**Problems to work on**
A) Translate this sentence from the passage on complaints about the Carter case into Spanish: "Several of the complaints related to issues of interpretation, including of the Carter case; another to our opinion that the federal government had to act following Carter."
B) Carry on the passage on complaints about the Carter case, picking up right after its final sentence.

**Passage provided**
+---+

Several of the complaints related to issues of interpretation, including of the Carter case; another to our opinion that the federal government had to act following Carter. One of the most striking complaints was the suggestion by MT and JD that our sentence about growing problems with euthanasia practices in Belgium and the Netherlands (clearly our interpretation, but based on my detailed analysis of publicly reported cases, peer-reviewed studies, interviews with those involved in the practice, etc published in Dutch, French and English) was 'wrong' and required an official ‘correction’ because the evidence had, in their words, been ‘tested in the crucibles’ of various esteemed committees (in most of which at least one of them played a leading role); and had been evaluated by the trial judge (now more than 4 years ago; and as those involved in the Carter case know, the presentation of the evidence at the trial level was dominated by the plaintiffs and suffered from procedural issues) and the Supreme Court (which does not re-consider in detail the evidence assessed by the trial judge, and in this case even explicitly rejected fresh Belgian evidence because it related to cases involving psychiatric disorders and children, which the SC considered to be outside the reasons of the case).

+---+

**Records from a data collection**
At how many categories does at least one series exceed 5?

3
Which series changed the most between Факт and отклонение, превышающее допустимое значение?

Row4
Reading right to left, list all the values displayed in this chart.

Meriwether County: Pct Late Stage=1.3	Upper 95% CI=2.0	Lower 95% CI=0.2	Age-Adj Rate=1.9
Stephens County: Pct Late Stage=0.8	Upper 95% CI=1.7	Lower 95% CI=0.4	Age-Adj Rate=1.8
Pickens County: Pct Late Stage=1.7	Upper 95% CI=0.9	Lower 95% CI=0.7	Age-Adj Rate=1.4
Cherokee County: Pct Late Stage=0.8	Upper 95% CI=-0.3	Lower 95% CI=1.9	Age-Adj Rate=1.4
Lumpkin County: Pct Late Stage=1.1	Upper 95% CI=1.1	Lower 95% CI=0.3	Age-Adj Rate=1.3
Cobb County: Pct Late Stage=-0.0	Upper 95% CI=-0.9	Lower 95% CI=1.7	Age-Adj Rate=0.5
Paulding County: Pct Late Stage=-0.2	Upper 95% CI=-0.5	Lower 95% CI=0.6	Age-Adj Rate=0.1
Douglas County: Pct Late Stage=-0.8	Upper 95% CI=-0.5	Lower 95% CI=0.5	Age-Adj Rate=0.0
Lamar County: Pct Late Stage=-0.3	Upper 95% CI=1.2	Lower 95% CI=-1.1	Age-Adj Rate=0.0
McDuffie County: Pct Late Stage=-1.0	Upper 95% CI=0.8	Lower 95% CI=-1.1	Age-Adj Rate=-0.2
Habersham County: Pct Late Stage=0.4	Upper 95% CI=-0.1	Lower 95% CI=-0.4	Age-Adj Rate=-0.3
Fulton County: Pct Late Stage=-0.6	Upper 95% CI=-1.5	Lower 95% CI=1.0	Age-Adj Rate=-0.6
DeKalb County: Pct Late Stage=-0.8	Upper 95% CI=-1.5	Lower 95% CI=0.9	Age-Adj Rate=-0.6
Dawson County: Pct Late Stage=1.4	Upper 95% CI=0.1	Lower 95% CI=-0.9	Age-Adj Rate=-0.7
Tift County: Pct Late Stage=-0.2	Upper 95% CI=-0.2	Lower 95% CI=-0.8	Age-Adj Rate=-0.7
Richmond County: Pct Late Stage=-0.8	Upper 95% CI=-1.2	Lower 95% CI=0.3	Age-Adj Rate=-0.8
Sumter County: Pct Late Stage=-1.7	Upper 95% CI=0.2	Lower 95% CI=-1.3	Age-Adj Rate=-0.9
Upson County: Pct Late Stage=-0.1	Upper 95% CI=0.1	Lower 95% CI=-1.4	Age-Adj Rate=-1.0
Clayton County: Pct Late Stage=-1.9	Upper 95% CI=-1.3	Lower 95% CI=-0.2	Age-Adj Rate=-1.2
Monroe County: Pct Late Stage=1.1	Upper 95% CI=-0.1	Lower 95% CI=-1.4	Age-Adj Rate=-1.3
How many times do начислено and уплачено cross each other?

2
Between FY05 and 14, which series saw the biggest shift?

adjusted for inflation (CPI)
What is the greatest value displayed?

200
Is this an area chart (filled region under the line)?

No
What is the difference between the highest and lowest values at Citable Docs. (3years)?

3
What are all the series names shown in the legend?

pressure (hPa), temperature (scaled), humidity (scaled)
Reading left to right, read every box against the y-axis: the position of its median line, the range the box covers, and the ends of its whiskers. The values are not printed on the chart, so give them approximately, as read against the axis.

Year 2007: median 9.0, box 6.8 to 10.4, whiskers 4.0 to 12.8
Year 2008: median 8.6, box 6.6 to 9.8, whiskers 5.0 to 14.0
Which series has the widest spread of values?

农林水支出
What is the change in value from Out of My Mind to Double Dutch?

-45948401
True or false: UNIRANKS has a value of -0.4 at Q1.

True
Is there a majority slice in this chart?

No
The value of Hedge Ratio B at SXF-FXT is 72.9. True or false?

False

+---+

**Task responses**
A) Varias de las quejas se referían a cuestiones de interpretación, incluida la del caso Carter; otra, a nuestra opinión de que el gobierno federal tenía que actuar tras Carter.

B)
The Public Editor of the Globe analyzed the complaints in detail, rejected most of them off-hand because they either related, in her opinion, to issues of ‘interpretation’ or because the statements could be considered ‘fair comment’. She invited us to respond to a few of the complaints, accepted our points about all but one. She agreed with MT and JD that the following original sentence in the op-ed was not entirely correct: “it [the PTEAG report] went on to recommend that two physicians operating under guidelines from their regulatory colleges represented all the safeguards required.” The public editor suggested that the report also recommends other safeguards to be developed by legislation, including the development of 'palliative care' and the signing of the consent form by a witness. We proposed in the end, without agreeing with this assessment, the following change to settle the issue: “it [the report] went on to recommend two physicians operating under guidelines from their regulatory colleges as a key safeguard.” We still maintain that the assessment by the two physicians is the only key ‘safeguard’ recommended in the report, since the signing of a form by a witness is already common practice in many end-of-life situations. The report recommends that palliative care should be further developed but it explicitly rejects using palliative care as a safeguard. Indeed, in other jurisdictions, experts have proposed to introduce a 'palliative care filter', which would make access to assisted dying dependent on the availability and of palliative care services. A vague recommendation for better palliative care services is clearly not a safeguard; it is a very open-ended suggestion for further health care policy-making. The only real 'safeguard' in the PTEAG report, i.e. something that protects against premature and inappropriate life-ending actions and that ‘guards’ us against it, is the review by two physicians. The report focuses in general on providing access to PAD, and on protecting physicians who are involved in the practice from legal sanction. There is no meaningful attention to safeguards.

It is in our view remarkable that academic colleagues feel the desire to interfere with the public expression of opinions and legal interpretation in this important public debate that affects all Canadians, instead of addressing the evidence and arguments put forward by colleagues.